Records provided ::

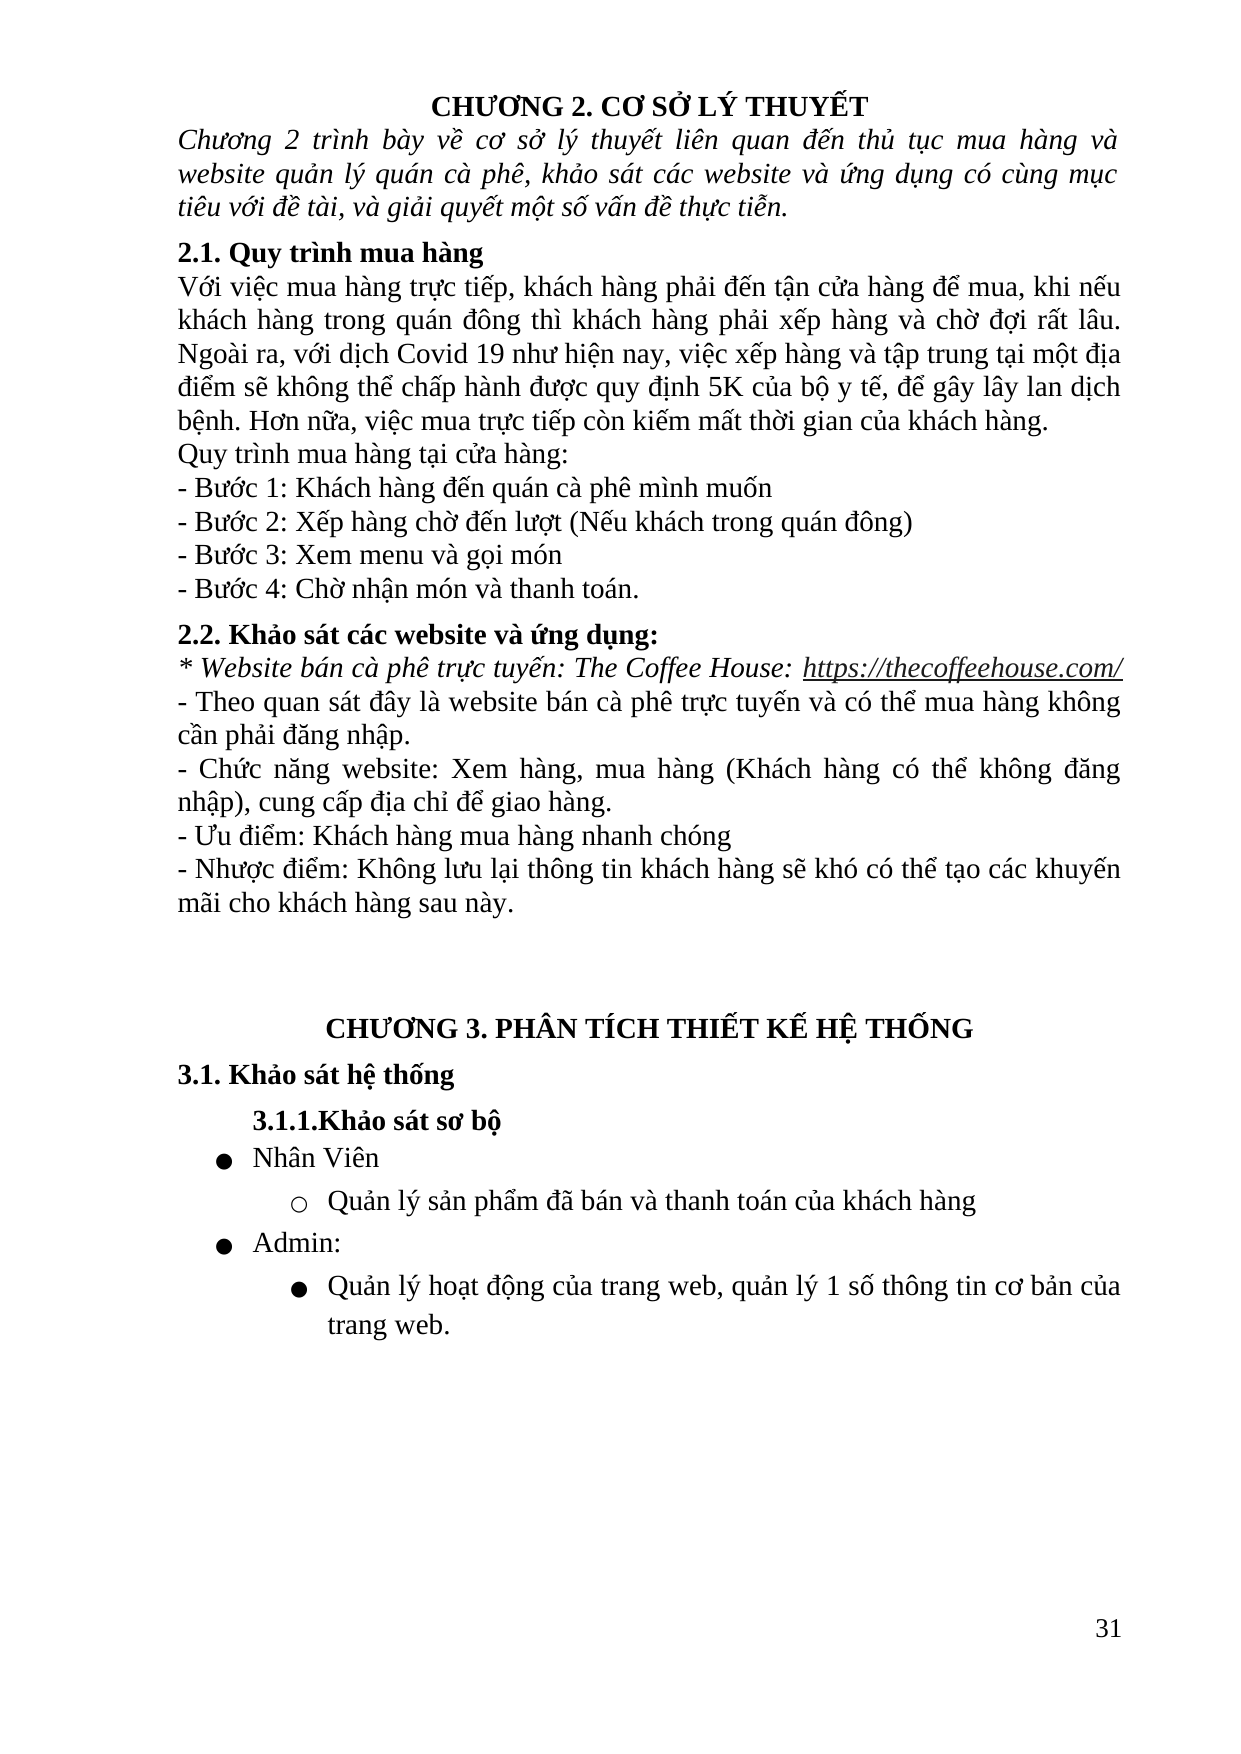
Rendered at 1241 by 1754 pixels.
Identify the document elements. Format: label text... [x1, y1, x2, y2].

text - Bước 1: Khách hàng đến quán cà phê mình muốn [177, 470, 1122, 504]
subtitle 3.1. Khảo sát hệ thống [177, 1057, 1122, 1090]
subtitle CHƯƠNG 3. PHÂN TÍCH THIẾT KẾ HỆ THỐNG [177, 1011, 1122, 1044]
subtitle 2.2. Khảo sát các website và ứng dụng: [177, 617, 1122, 650]
text * Website bán cà phê trực tuyến: The Coffee House: https://thecoffeehouse.com/ - Theo quan sát đây là website bán cà phê trực tuyến và có thể mua hàng không cần phải đăng nhập. [177, 650, 1122, 751]
list Quản lý hoạt động của trang web, quản lý 1 số thông tin cơ bản của trang web. [290, 1264, 1122, 1341]
text Quy trình mua hàng tại cửa hàng: [177, 437, 1122, 470]
list Nhân Viên [215, 1136, 1122, 1179]
text Chương 2 trình bày về cơ sở lý thuyết liên quan đến thủ tục mua hàng và website quản lý quán cà phê, khảo sát các website và ứng dụng có cùng mục tiêu với đề tài, và giải quyết một số vấn đề thực tiễn. [177, 122, 1122, 223]
subtitle CHƯƠNG 2. CƠ SỞ LÝ THUYẾT [177, 89, 1122, 122]
text - Ưu điểm: Khách hàng mua hàng nhanh chóng [177, 818, 1122, 852]
text - Bước 3: Xem menu và gọi món [177, 537, 1122, 571]
text - Bước 4: Chờ nhận món và thanh toán. [177, 571, 1122, 604]
list Quản lý sản phẩm đã bán và thanh toán của khách hàng [290, 1179, 1122, 1222]
subtitle 2.1. Quy trình mua hàng [177, 235, 1122, 269]
text - Nhược điểm: Không lưu lại thông tin khách hàng sẽ khó có thể tạo các khuyến mãi cho khách hàng sau này. [177, 852, 1122, 919]
subtitle 3.1.1.Khảo sát sơ bộ [177, 1103, 1122, 1136]
text - Chức năng website: Xem hàng, mua hàng (Khách hàng có thể không đăng nhập), cung cấp địa chỉ để giao hàng. [177, 751, 1122, 818]
text Với việc mua hàng trực tiếp, khách hàng phải đến tận cửa hàng để mua, khi nếu khách hàng trong quán đông thì khách hàng phải xếp hàng và chờ đợi rất lâu. Ngoài ra, với dịch Covid 19 như hiện nay, việc xếp hàng và tập trung tại một địa điểm sẽ không thể chấp hành được quy định 5K của bộ y tế, để gây lây lan dịch bệnh. Hơn nữa, việc mua trực tiếp còn kiếm mất thời gian của khách hàng. [177, 269, 1122, 437]
list Admin: [215, 1222, 1122, 1264]
text - Bước 2: Xếp hàng chờ đến lượt (Nếu khách trong quán đông) [177, 504, 1122, 537]
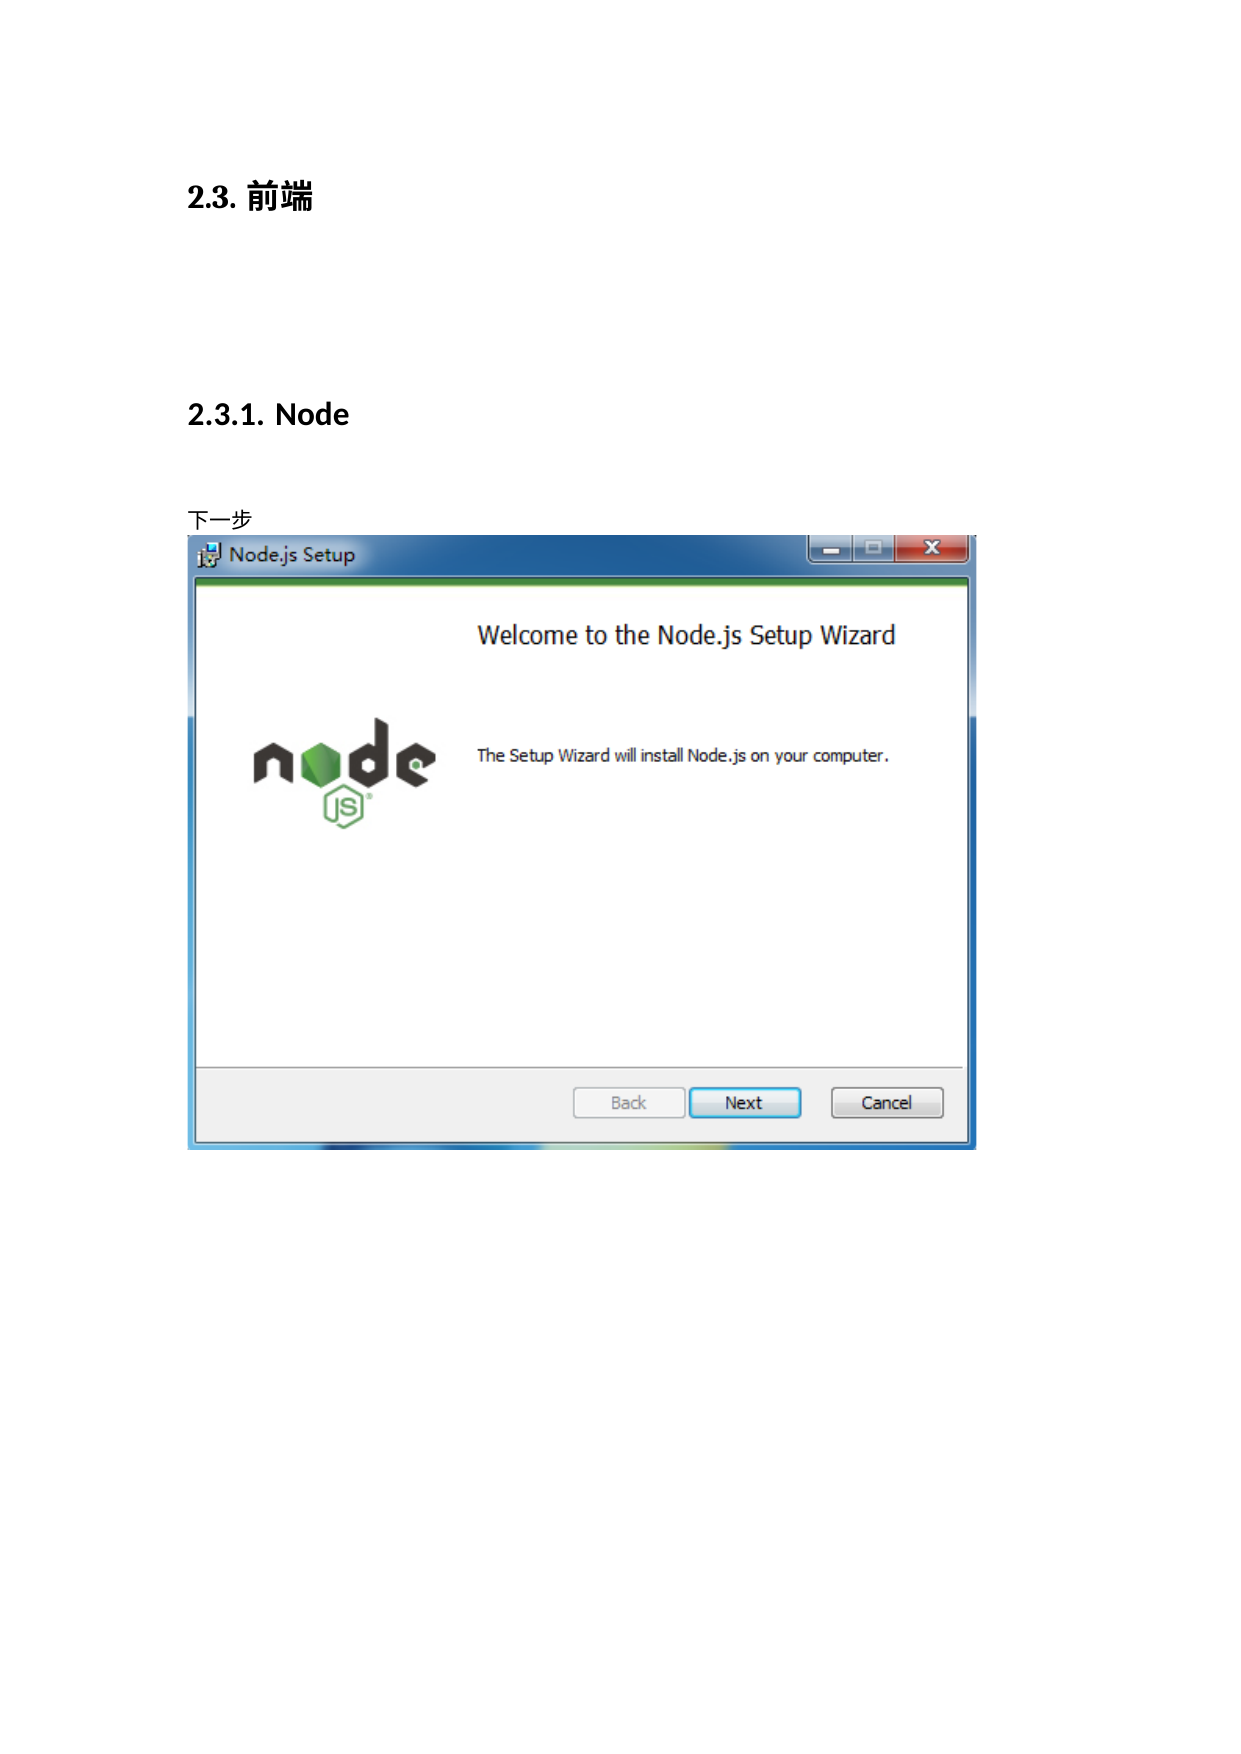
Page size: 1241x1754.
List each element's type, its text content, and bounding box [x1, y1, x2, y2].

Try it :: Reproduce the whole listing verbatim and keep all pictures out of it.

Answer ::
Rendered at 1241 by 1754 pixels.
Identify the document elements. Format: label text... [x1, y1, x2, y2].

text - Bước 1: Khách hàng đến quán cà phê mình muốn [177, 470, 1122, 504]
subtitle 3.1. Khảo sát hệ thống [177, 1057, 1122, 1090]
subtitle CHƯƠNG 3. PHÂN TÍCH THIẾT KẾ HỆ THỐNG [177, 1011, 1122, 1044]
subtitle 2.2. Khảo sát các website và ứng dụng: [177, 617, 1122, 650]
text * Website bán cà phê trực tuyến: The Coffee House: https://thecoffeehouse.com/ - Theo quan sát đây là website bán cà phê trực tuyến và có thể mua hàng không cần phải đăng nhập. [177, 650, 1122, 751]
list Quản lý hoạt động của trang web, quản lý 1 số thông tin cơ bản của trang web. [290, 1264, 1122, 1341]
text Quy trình mua hàng tại cửa hàng: [177, 437, 1122, 470]
list Nhân Viên [215, 1136, 1122, 1179]
text Chương 2 trình bày về cơ sở lý thuyết liên quan đến thủ tục mua hàng và website quản lý quán cà phê, khảo sát các website và ứng dụng có cùng mục tiêu với đề tài, và giải quyết một số vấn đề thực tiễn. [177, 122, 1122, 223]
subtitle CHƯƠNG 2. CƠ SỞ LÝ THUYẾT [177, 89, 1122, 122]
text - Ưu điểm: Khách hàng mua hàng nhanh chóng [177, 818, 1122, 852]
text - Bước 3: Xem menu và gọi món [177, 537, 1122, 571]
text - Bước 4: Chờ nhận món và thanh toán. [177, 571, 1122, 604]
list Quản lý sản phẩm đã bán và thanh toán của khách hàng [290, 1179, 1122, 1222]
subtitle 2.1. Quy trình mua hàng [177, 235, 1122, 269]
text - Nhược điểm: Không lưu lại thông tin khách hàng sẽ khó có thể tạo các khuyến mãi cho khách hàng sau này. [177, 852, 1122, 919]
subtitle 3.1.1.Khảo sát sơ bộ [177, 1103, 1122, 1136]
text - Chức năng website: Xem hàng, mua hàng (Khách hàng có thể không đăng nhập), cung cấp địa chỉ để giao hàng. [177, 751, 1122, 818]
text Với việc mua hàng trực tiếp, khách hàng phải đến tận cửa hàng để mua, khi nếu khách hàng trong quán đông thì khách hàng phải xếp hàng và chờ đợi rất lâu. Ngoài ra, với dịch Covid 19 như hiện nay, việc xếp hàng và tập trung tại một địa điểm sẽ không thể chấp hành được quy định 5K của bộ y tế, để gây lây lan dịch bệnh. Hơn nữa, việc mua trực tiếp còn kiếm mất thời gian của khách hàng. [177, 269, 1122, 437]
list Admin: [215, 1222, 1122, 1264]
text - Bước 2: Xếp hàng chờ đến lượt (Nếu khách trong quán đông) [177, 504, 1122, 537]
Page size: 1241x1754.
List each element's type, its text content, and bounding box [x1, y1, x2, y2].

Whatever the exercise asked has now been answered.